32. In a sense, for the purpose of the present case, it may not matter whether the Bombay or the Gujarat view is the correct one. Even if the Bombay view is held to be correct, the share of the deceased in the goodwill of the firm could not be subjected to any levy of estate duty in the light of the conclusions expressed in paragraphs (9) and (11) (see pp. 308, 309 of 134 ITR) and the ultimate answer made to the reference by that court in relation to a partner similar to the one in our case. The controversy on this aspect has been adverted to at page 287 of the Bombay decision where reference is made to the conjoint effect of Sections 5, 6, 7, 36 and 40 of the Act.
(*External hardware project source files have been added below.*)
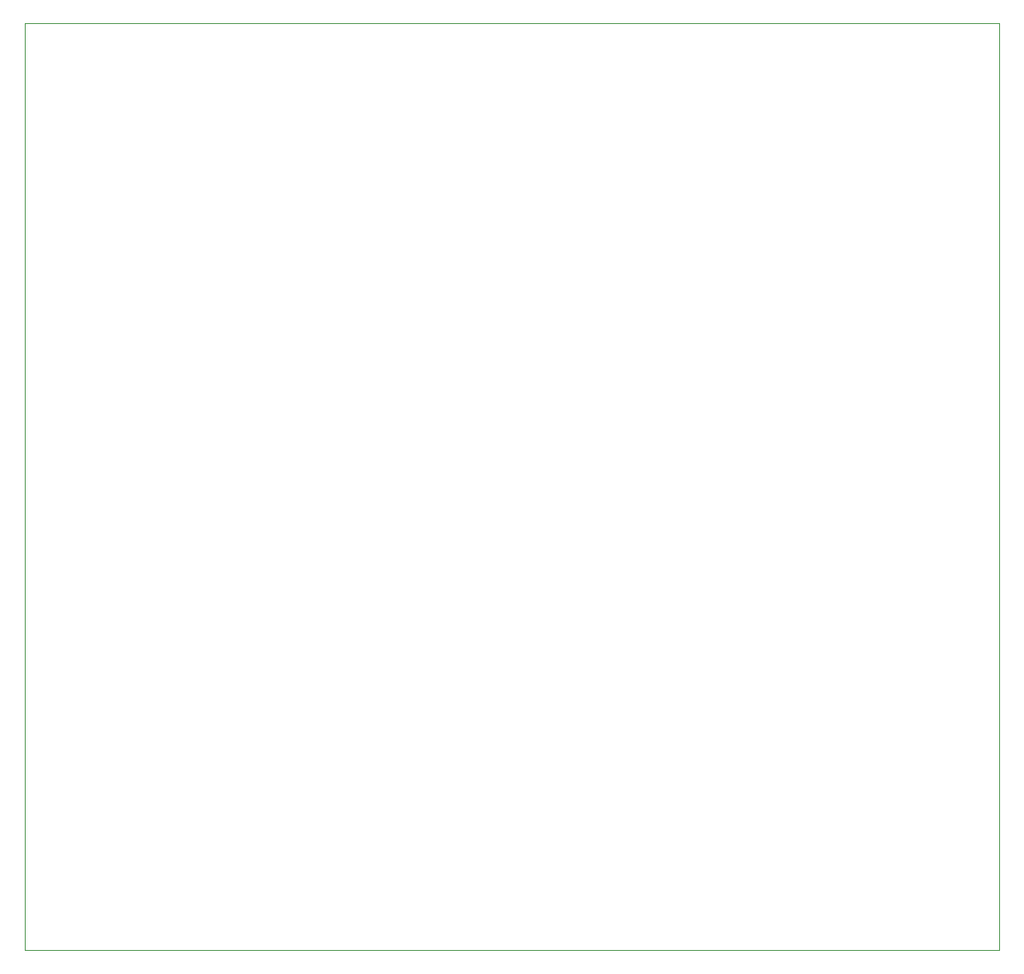
<source format=gbr>
%TF.GenerationSoftware,KiCad,Pcbnew,7.0.10*%
%TF.CreationDate,2024-03-18T15:21:50-05:00*%
%TF.ProjectId,PCB_R1,5043425f-5231-42e6-9b69-6361645f7063,rev?*%
%TF.SameCoordinates,Original*%
%TF.FileFunction,Profile,NP*%
%FSLAX46Y46*%
G04 Gerber Fmt 4.6, Leading zero omitted, Abs format (unit mm)*
G04 Created by KiCad (PCBNEW 7.0.10) date 2024-03-18 15:21:50*
%MOMM*%
%LPD*%
G01*
G04 APERTURE LIST*
%TA.AperFunction,Profile*%
%ADD10C,0.100000*%
%TD*%
G04 APERTURE END LIST*
D10*
X50292000Y-28099000D02*
X150000000Y-28099000D01*
X150000000Y-123000000D01*
X50292000Y-123000000D01*
X50292000Y-28099000D01*
M02*

</source>
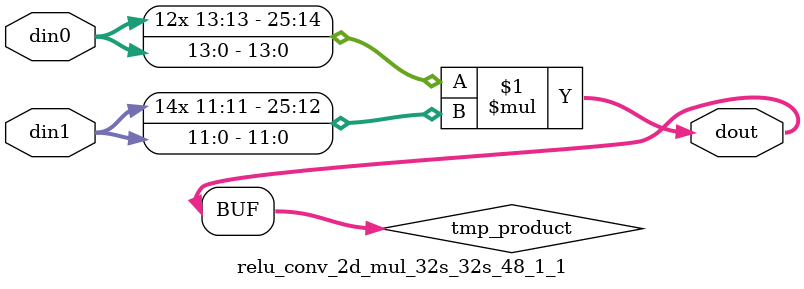
<source format=v>

`timescale 1 ns / 1 ps

 module relu_conv_2d_mul_32s_32s_48_1_1(din0, din1, dout);
parameter ID = 1;
parameter NUM_STAGE = 0;
parameter din0_WIDTH = 14;
parameter din1_WIDTH = 12;
parameter dout_WIDTH = 26;

input [din0_WIDTH - 1 : 0] din0; 
input [din1_WIDTH - 1 : 0] din1; 
output [dout_WIDTH - 1 : 0] dout;

wire signed [dout_WIDTH - 1 : 0] tmp_product;



























assign tmp_product = $signed(din0) * $signed(din1);








assign dout = tmp_product;





















endmodule

</source>
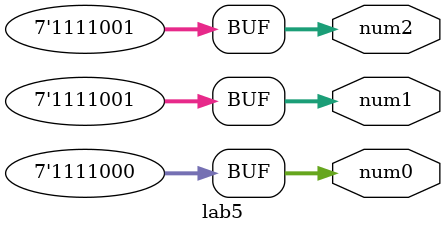
<source format=v>
module lab5(num2, num1, num0);
	output [6:0] num2, num1, num0;
	
	assign num2 = 7'b1111001; //1
	assign num1 = 7'b1111001; //1
	assign num0 = 7'b1111000; //7
	
endmodule

</source>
At page 290, it was observed that the computation of the value of property which passes under Section 5 is to be made under Section 40, and that 'if such computation cannot be made, then such property was never intended by the Legislature to be made the subject-matter of the charge'. The (9th) and (11th) paragraphs of the conclusion (See pp. 308-309 of 134 ITR) which are relevant for our purpose read :

'(9) Where under the provisions of a deed of partnership, a partnership is not dissolved by the retirement or death of a partner but the surviving partners become entitled to carry it on, and the deed of partnership provides for payment to the retiring partner or to the legal representatives of the deceased partner of a certain amount, which usually is the value of his share in the partnership, all that the retiring partner or the legal representatives of the deceased partner become entitled to is to receive from the continuing partners the money value of such share in accordance with the provisions of the deed of partnership, which may or may not include any amount for the goodwill of the firm, depending upon what the deed of partnership provides.....
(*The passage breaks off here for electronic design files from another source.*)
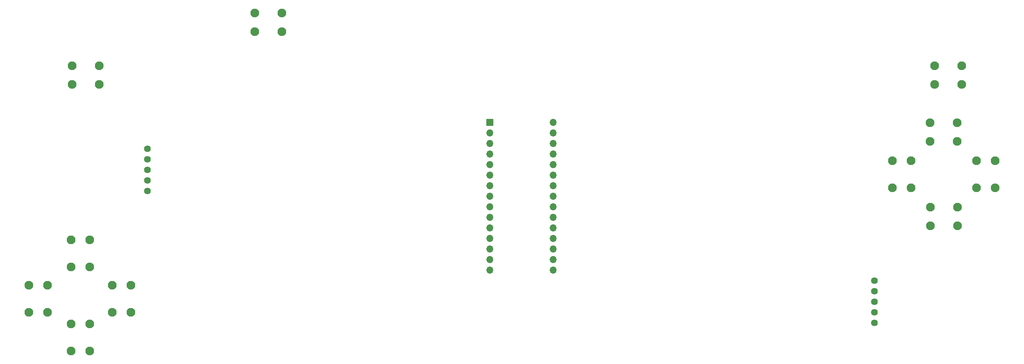
<source format=gts>
%TF.GenerationSoftware,KiCad,Pcbnew,8.0.1*%
%TF.CreationDate,2024-04-02T22:55:17+01:00*%
%TF.ProjectId,Controller_PCB,436f6e74-726f-46c6-9c65-725f5043422e,v0.1*%
%TF.SameCoordinates,Original*%
%TF.FileFunction,Soldermask,Top*%
%TF.FilePolarity,Negative*%
%FSLAX46Y46*%
G04 Gerber Fmt 4.6, Leading zero omitted, Abs format (unit mm)*
G04 Created by KiCad (PCBNEW 8.0.1) date 2024-04-02 22:55:17*
%MOMM*%
%LPD*%
G01*
G04 APERTURE LIST*
G04 Aperture macros list*
%AMRoundRect*
0 Rectangle with rounded corners*
0 $1 Rounding radius*
0 $2 $3 $4 $5 $6 $7 $8 $9 X,Y pos of 4 corners*
0 Add a 4 corners polygon primitive as box body*
4,1,4,$2,$3,$4,$5,$6,$7,$8,$9,$2,$3,0*
0 Add four circle primitives for the rounded corners*
1,1,$1+$1,$2,$3*
1,1,$1+$1,$4,$5*
1,1,$1+$1,$6,$7*
1,1,$1+$1,$8,$9*
0 Add four rect primitives between the rounded corners*
20,1,$1+$1,$2,$3,$4,$5,0*
20,1,$1+$1,$4,$5,$6,$7,0*
20,1,$1+$1,$6,$7,$8,$9,0*
20,1,$1+$1,$8,$9,$2,$3,0*%
G04 Aperture macros list end*
%ADD10C,1.625600*%
%ADD11C,2.101600*%
%ADD12RoundRect,0.050800X-0.800000X-0.800000X0.800000X-0.800000X0.800000X0.800000X-0.800000X0.800000X0*%
%ADD13O,1.701600X1.701600*%
G04 APERTURE END LIST*
D10*
%TO.C,Joystick_Left1*%
X62388750Y-116840000D03*
X62388750Y-114300000D03*
X62388750Y-111760000D03*
X62388750Y-109220000D03*
X62388750Y-106680000D03*
%TD*%
%TO.C,Joystick_Right1*%
X237331250Y-138430000D03*
X237331250Y-140970000D03*
X237331250Y-143510000D03*
X237331250Y-146050000D03*
X237331250Y-148590000D03*
%TD*%
D11*
%TO.C,RIGHT_TRIGGER1*%
X251766000Y-86650000D03*
X258266000Y-86650000D03*
X251766000Y-91150000D03*
X258266000Y-91150000D03*
%TD*%
%TO.C,LEFT_TRIGGER1*%
X44248000Y-86650000D03*
X50748000Y-86650000D03*
X44248000Y-91150000D03*
X50748000Y-91150000D03*
%TD*%
%TO.C,Y1*%
X246090000Y-109526000D03*
X246090000Y-116026000D03*
X241590000Y-109526000D03*
X241590000Y-116026000D03*
%TD*%
%TO.C,X1*%
X257198000Y-104902000D03*
X250698000Y-104902000D03*
X257198000Y-100402000D03*
X250698000Y-100402000D03*
%TD*%
%TO.C,UP1*%
X48478000Y-128576000D03*
X48478000Y-135076000D03*
X43978000Y-128576000D03*
X43978000Y-135076000D03*
%TD*%
%TO.C,SEL_1*%
X94690000Y-78450000D03*
X88190000Y-78450000D03*
X94690000Y-73950000D03*
X88190000Y-73950000D03*
%TD*%
%TO.C,RIGHT1*%
X58384000Y-139498000D03*
X58384000Y-145998000D03*
X53884000Y-139498000D03*
X53884000Y-145998000D03*
%TD*%
%TO.C,LEFT1*%
X33818000Y-145998000D03*
X33818000Y-139498000D03*
X38318000Y-145998000D03*
X38318000Y-139498000D03*
%TD*%
%TO.C,DOWN1*%
X48514000Y-148844000D03*
X48514000Y-155344000D03*
X44014000Y-148844000D03*
X44014000Y-155344000D03*
%TD*%
%TO.C,B1*%
X261874000Y-116026000D03*
X261874000Y-109526000D03*
X266374000Y-116026000D03*
X266374000Y-109526000D03*
%TD*%
%TO.C,A1*%
X257250000Y-125186000D03*
X250750000Y-125186000D03*
X257250000Y-120686000D03*
X250750000Y-120686000D03*
%TD*%
D12*
%TO.C,CentralBoard1*%
X144790000Y-100330000D03*
D13*
X144790000Y-102870000D03*
X144790000Y-105410000D03*
X144790000Y-107950000D03*
X144790000Y-110490000D03*
X144790000Y-113030000D03*
X144790000Y-115570000D03*
X144790000Y-118110000D03*
X144790000Y-120650000D03*
X144790000Y-123190000D03*
X144790000Y-125730000D03*
X144790000Y-128270000D03*
X144790000Y-130810000D03*
X144790000Y-133350000D03*
X144790000Y-135890000D03*
X160030000Y-135890000D03*
X160030000Y-133350000D03*
X160030000Y-130810000D03*
X160030000Y-128270000D03*
X160030000Y-125730000D03*
X160030000Y-123190000D03*
X160030000Y-120650000D03*
X160030000Y-118110000D03*
X160030000Y-115570000D03*
X160030000Y-113030000D03*
X160030000Y-110490000D03*
X160030000Y-107950000D03*
X160030000Y-105410000D03*
X160030000Y-102870000D03*
X160030000Y-100330000D03*
%TD*%
M02*

</source>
(11) The right of a partner during the subsistence of a partnership and his right on dissolution of the firm or his right to receive from the surviving partners the amount of the value of his share in a firm where the firm is not dissolved by retirement or death, each is a separate right and constitutes property within the meaning of that term as used in the E.D. Act, 1953. These rights became vested in and were owned by a partner when the partnership came into existence. It is not correct to say that the right of a partner in the case of dissolution of the firm or his right or the right of his legal representatives as representing his estate to receive the amount of the value of the deceased partner's share from the surviving partners came into being for the first time on the death of the partner. Such a right existed in the partner himself at the time the partnership came into existence, and on the death of the partner it is this right which passes.'

33. And the answer to question No. 1 in respect of the firm, M/s. Ratnaji Raghunath, is given at page 310 in the following words :

'The deceased did not have any defined share in the goodwill of the firm of M/s. Ratnaji Raghunath in which he was a partner and, therefore, such so-called share could not be property passing on his death or liable to be included in his estate under Section 5 of the E.D. Act 1953.'

34. In view of the aforesaid discussion, we are of the view that there is no justification in the addition made to the value of the estate of the deceased, in respect of the sum alleged to be attributable to the share of the deceased in the goodwill of the firm, as such an addition is unjustified having regard to the nature of the partnership deed and the effect of Clauses 14 and 15 referred to above.

35. In the light of the aforesaid discussion, we answer the question referred to us in the negative, that is, in favour of the assessee and against the Department. The parties are directed to bear their respective costs.